As for engendering “the spirit of yang” in boys, he said, “I think the main focus of this is about increasing physical strength, and what they mean by ‘masculinity’ is unclear.” He added: “I think it’s more important to come from one’s upbringing and daily habits. I personally don’t think using this label will have much effect on physical education habits.”

While the Education Ministry’s new plan did not explicitly propose different treatment for boys and girls, educators like Liu Wenli, a professor at Beijing Normal University and an expert in health and sex education, see some perils. Liu said that even the reference to “feminization of male youths” could lead to more bullying of students because of their gender expression, identity or sexual orientation.

“Educators cannot call for the prevention of bullying in schools while nurturing the soil for bullying in schools,” she wrote on Weibo.

While some Chinese high schools separate students based on physical ability and others allow them to choose their sports classes, most physical education classes at the elementary level are mixed.
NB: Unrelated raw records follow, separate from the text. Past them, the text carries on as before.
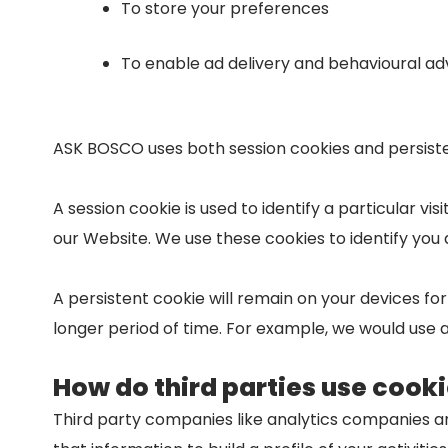
To store your preferences
To enable ad delivery and behavioural adv
ASK BOSCO uses both session cookies and persiste
A session cookie is used to identify a particular v
our Website. We use these cookies to identify you 
A persistent cookie will remain on your devices fo
longer period of time. For example, we would use a
How do third parties use cook
Third party companies like analytics companies a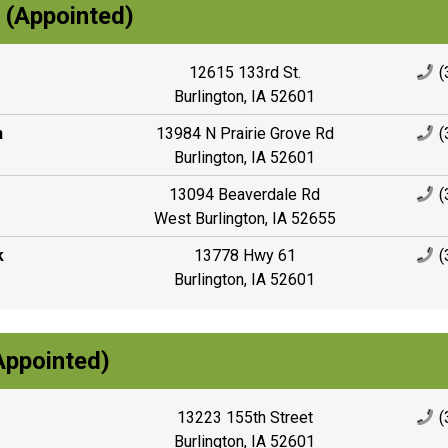
r (Appointed)
12615 133rd St.
(
Burlington, IA 52601
n
13984 N Prairie Grove Rd
(
Burlington, IA 52601
13094 Beaverdale Rd
(
West Burlington, IA 52655
k
13778 Hwy 61
(
Burlington, IA 52601
Appointed)
13223 155th Street
(
Burlington, IA 52601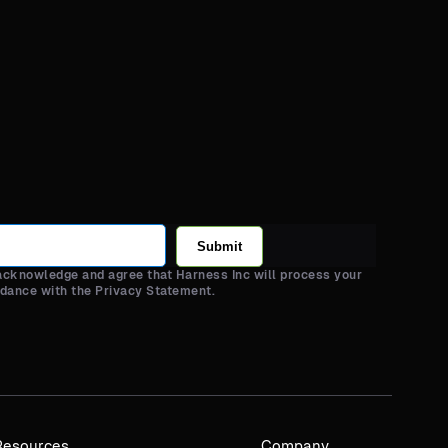
Submit
 acknowledge and agree that Harness Inc will process your
rdance with the Privacy Statement.
Resources
Company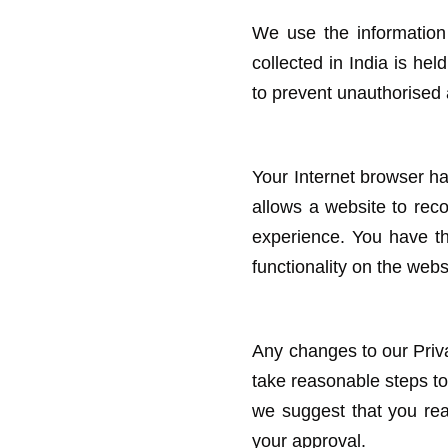
We use the information 
collected in India is he
to prevent unauthorised 
Your Internet browser has 
allows a website to rec
experience. You have th
functionality on the web
Any changes to our Priva
take reasonable steps to
we suggest that you rea
your approval.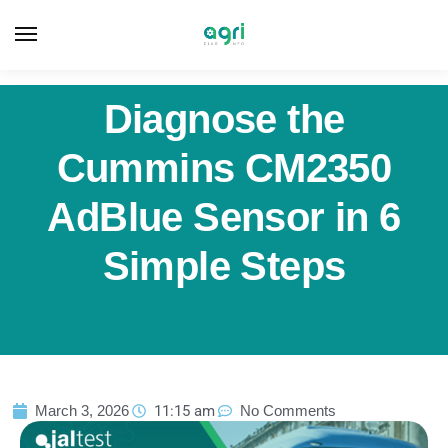
Diagnose the
Cummins CM2350
AdBlue Sensor in 6
Simple Steps
March 3, 2026
11:15 am
No Comments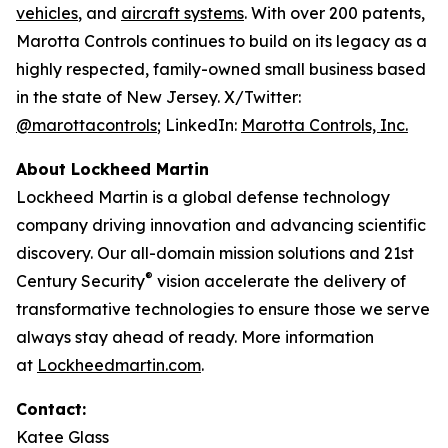
vehicles
, and
aircraft systems
. With over 200 patents,
Marotta Controls continues to build on its legacy as a
highly respected, family-owned small business based
in the state of New Jersey. X/Twitter:
@marottacontrols
; LinkedIn:
Marotta Controls, Inc.
About Lockheed Martin
Lockheed Martin is a global defense technology
company driving innovation and advancing scientific
discovery. Our all-domain mission solutions and 21st
®
Century Security
vision accelerate the delivery of
transformative technologies to ensure those we serve
always stay ahead of ready. More information
at
Lockheedmartin.com
.
Contact:
Katee Glass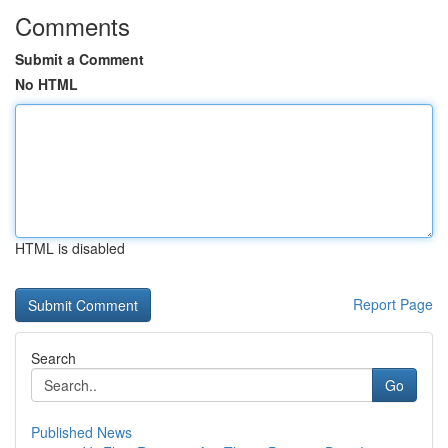
Comments
Submit a Comment
No HTML
HTML is disabled
Report Page
Search
Go
Published News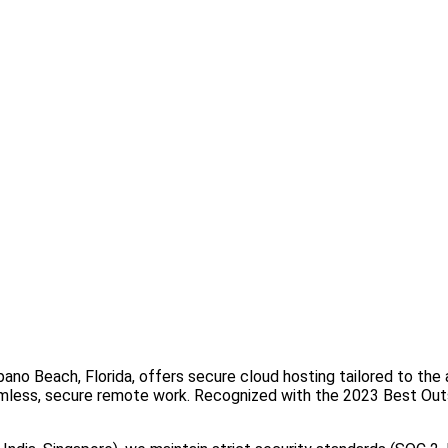
o Beach, Florida, offers secure cloud hosting tailored to the a
 seamless, secure remote work. Recognized with the 2023 Best 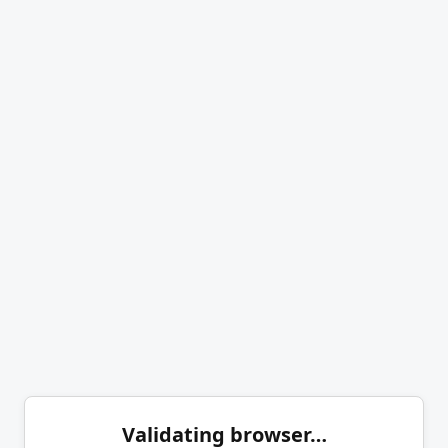
Validating browser…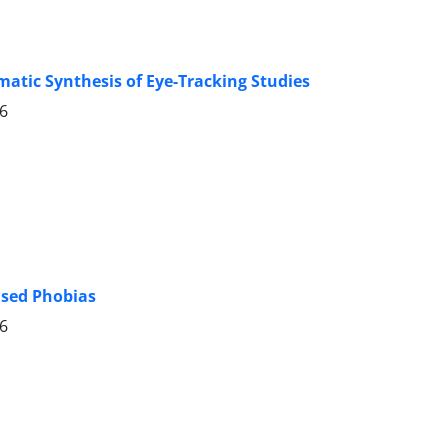
matic Synthesis of Eye-Tracking Studies
26
ased Phobias
26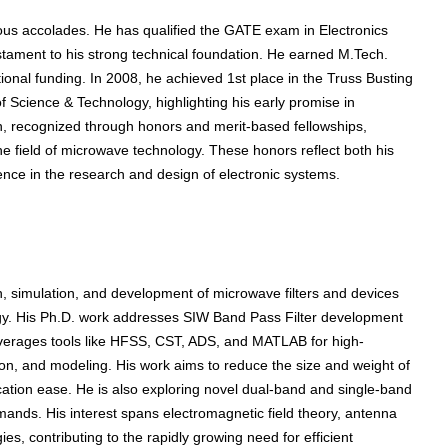
gious accolades. He has qualified the GATE exam in Electronics
stament to his strong technical foundation. He earned M.Tech.
onal funding. In 2008, he achieved 1st place in the Truss Busting
 Science & Technology, highlighting his early promise in
on, recognized through honors and merit-based fellowships,
he field of microwave technology. These honors reflect both his
nce in the research and design of electronic systems.
, simulation, and development of microwave filters and devices
gy. His Ph.D. work addresses SIW Band Pass Filter development
everages tools like HFSS, CST, ADS, and MATLAB for high-
on, and modeling. His work aims to reduce the size and weight of
ication ease. He is also exploring novel dual-band and single-band
mands. His interest spans electromagnetic field theory, antenna
, contributing to the rapidly growing need for efficient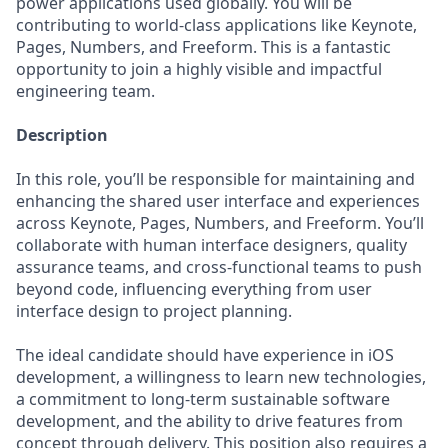
power applications used globally. You will be
contributing to world-class applications like Keynote,
Pages, Numbers, and Freeform. This is a fantastic
opportunity to join a highly visible and impactful
engineering team.
Description
In this role, you’ll be responsible for maintaining and
enhancing the shared user interface and experiences
across Keynote, Pages, Numbers, and Freeform. You’ll
collaborate with human interface designers, quality
assurance teams, and cross-functional teams to push
beyond code, influencing everything from user
interface design to project planning.
The ideal candidate should have experience in iOS
development, a willingness to learn new technologies,
a commitment to long-term sustainable software
development, and the ability to drive features from
concept through delivery. This position also requires a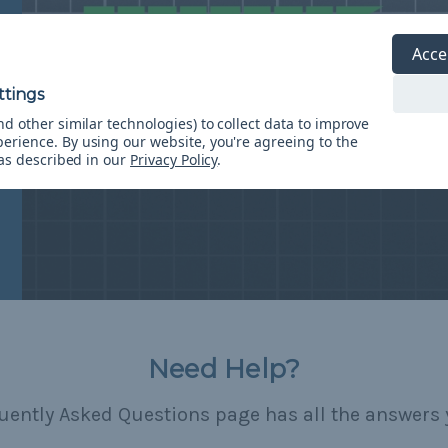
Acce
d other similar technologies) to collect data to improve
perience.
By using our website, you're agreeing to the
 as described in our
Privacy Policy
.
Need Help?
uently Asked Questions page has all the answers 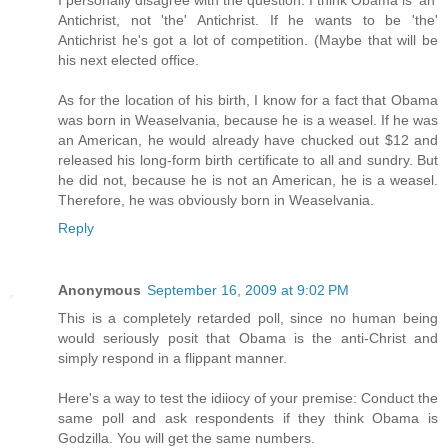
I personally disagree with the question. I think Obama is 'an'
Antichrist, not 'the' Antichrist. If he wants to be 'the'
Antichrist he's got a lot of competition. (Maybe that will be
his next elected office.
As for the location of his birth, I know for a fact that Obama
was born in Weaselvania, because he is a weasel. If he was
an American, he would already have chucked out $12 and
released his long-form birth certificate to all and sundry. But
he did not, because he is not an American, he is a weasel.
Therefore, he was obviously born in Weaselvania.
Reply
Anonymous
September 16, 2009 at 9:02 PM
This is a completely retarded poll, since no human being
would seriously posit that Obama is the anti-Christ and
simply respond in a flippant manner.
Here's a way to test the idiiocy of your premise: Conduct the
same poll and ask respondents if they think Obama is
Godzilla. You will get the same numbers.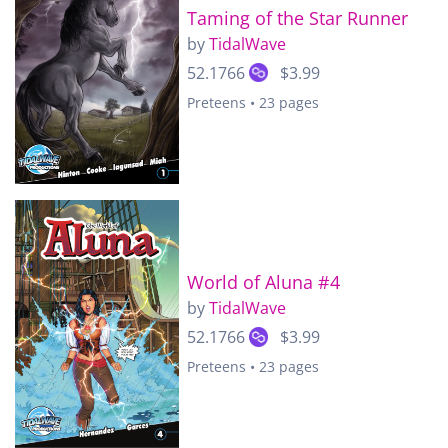
Taming of the Star Runner
by
TidalWave
52.1766
$3.99
Preteens • 23 pages
World of Aluna #4
by
TidalWave
52.1766
$3.99
Preteens • 23 pages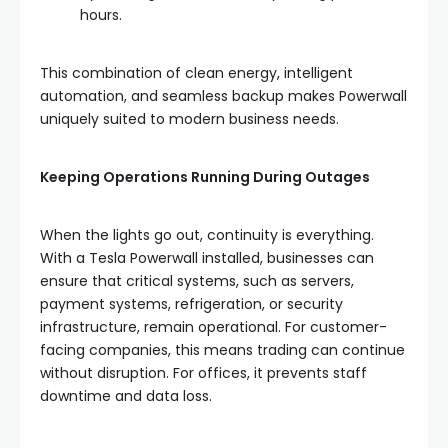
hours.
This combination of clean energy, intelligent
automation, and seamless backup makes Powerwall
uniquely suited to modern business needs.
Keeping Operations Running During Outages
When the lights go out, continuity is everything.
With a Tesla Powerwall installed, businesses can
ensure that critical systems, such as servers,
payment systems, refrigeration, or security
infrastructure, remain operational. For customer-
facing companies, this means trading can continue
without disruption. For offices, it prevents staff
downtime and data loss.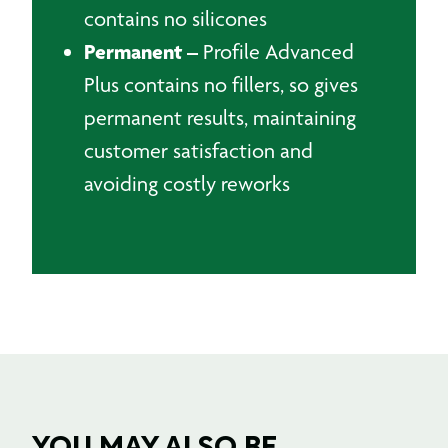
contains no silicones
Permanent –
Profile Advanced
Plus contains no fillers, so gives
permanent results, maintaining
customer satisfaction and
avoiding costly reworks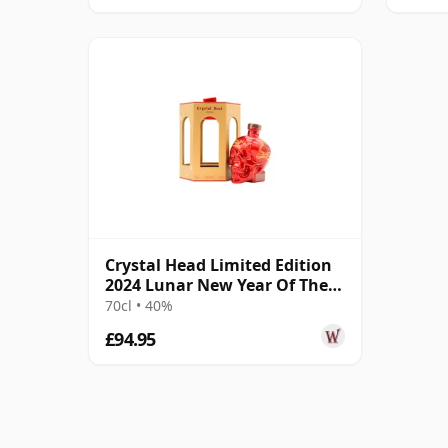
Crystal Head Limited Edition
2024 Lunar New Year Of The
Snake C Vodka
70cl • 40%
£94.95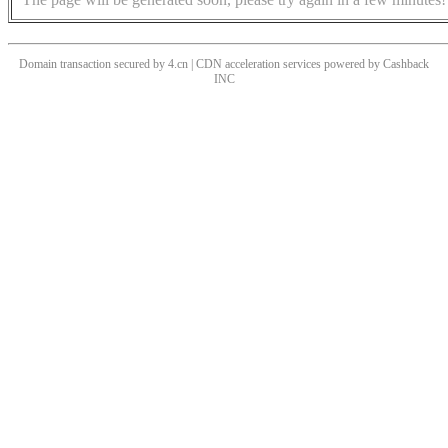
Domain transaction secured by 4.cn | CDN acceleration services powered by
Cashback
INC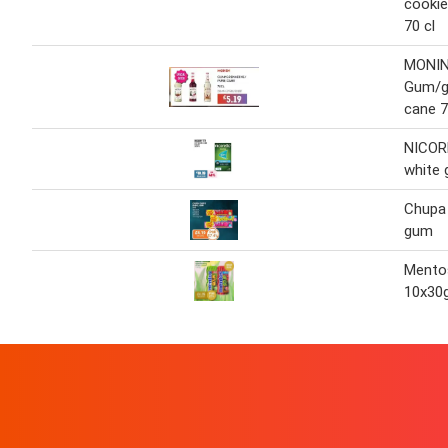
cookie
70 cl
MONI
Gum/g
cane 7
NICOR
white
Chupa
gum
Mento
10x30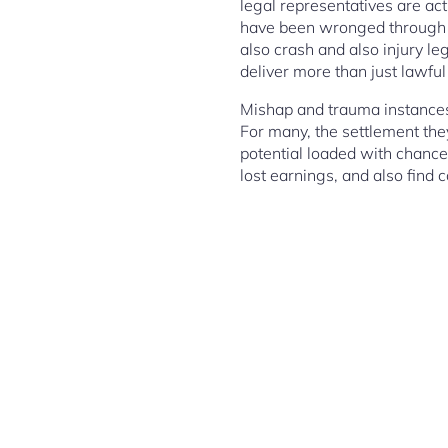
legal representatives are act
have been wronged through ot
also crash and also injury le
deliver more than just lawf
Mishap and trauma instances 
For many, the settlement the
potential loaded with chance.
lost earnings, and also find 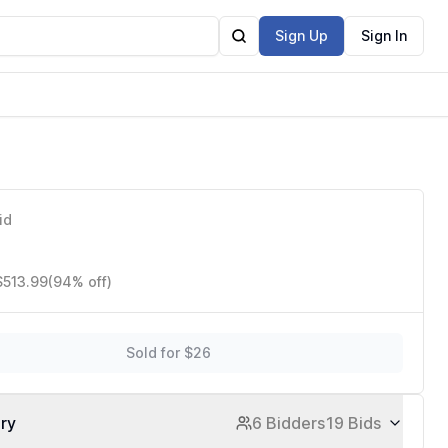
Sign Up
Sign In
id
$513.99
(94% off)
Sold for $26
ory
6 Bidders
19 Bids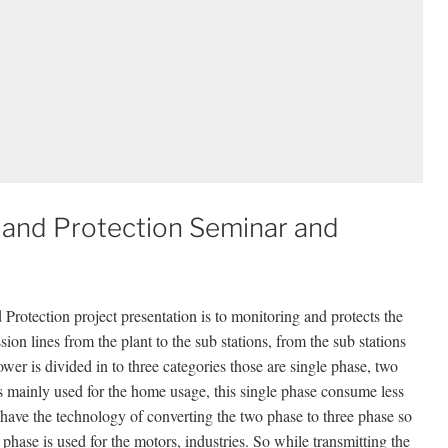
and Protection Seminar and
rotection project presentation is to monitoring and protects the
on lines from the plant to the sub stations, from the sub stations
ower is divided in to three categories those are single phase, two
 is mainly used for the home usage, this single phase consume less
have the technology of converting the two phase to three phase so
hase is used for the motors, industries. So while transmitting the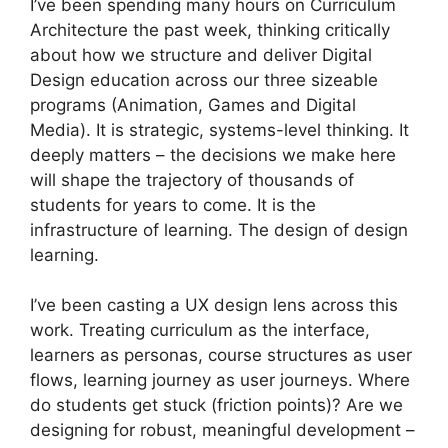
I’ve been spending many hours on Curriculum
Architecture the past week, thinking critically
about how we structure and deliver Digital
Design education across our three sizeable
programs (Animation, Games and Digital
Media). It is strategic, systems-level thinking. It
deeply matters – the decisions we make here
will shape the trajectory of thousands of
students for years to come. It is the
infrastructure of learning. The design of design
learning.
I’ve been casting a UX design lens across this
work. Treating curriculum as the interface,
learners as personas, course structures as user
flows, learning journey as user journeys. Where
do students get stuck (friction points)? Are we
designing for robust, meaningful development –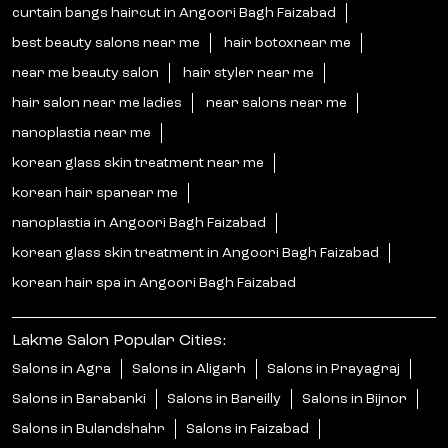
curtain bangs haircut in Angoori Bagh Faizabad
best beauty salons near me
hair botoxnear me
near me beauty salon
hair styler near me
hair salon near me ladies
near salons near me
nanoplastia near me
korean glass skin treatment near me
korean hair spanear me
nanoplastia in Angoori Bagh Faizabad
korean glass skin treatment in Angoori Bagh Faizabad
korean hair spa in Angoori Bagh Faizabad
Lakme Salon Popular Cities:
Salons in Agra
Salons in Aligarh
Salons in Prayagraj
Salons in Barabanki
Salons in Bareilly
Salons in Bijnor
Salons in Bulandshahr
Salons in Faizabad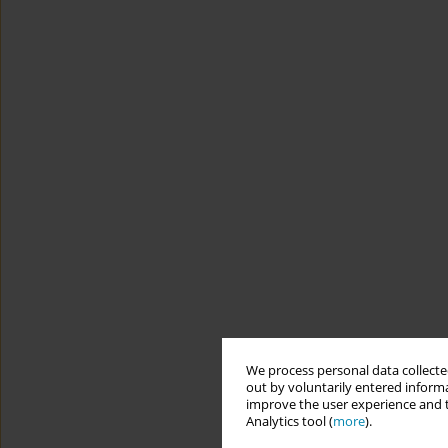
We process personal data collected
out by voluntarily entered informa
improve the user experience and t
Analytics tool (
more
).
But fitness classes are increasingly seen by officials as a solution to the perceived problem of weak boys.

Chunxiao Li, a university researcher who studies inclusive physical education, said by telephone Thursday that it was important to create an inclusive environment.

“Overly emphasizing masculinity, femininity or physical disabilities is actually detrimental to society’s diversity and inclusivity,” he said. “It can create a label or a stereotype.”

Li said that, in the end, physical education teachers should instead focus on developing a well-rounded student.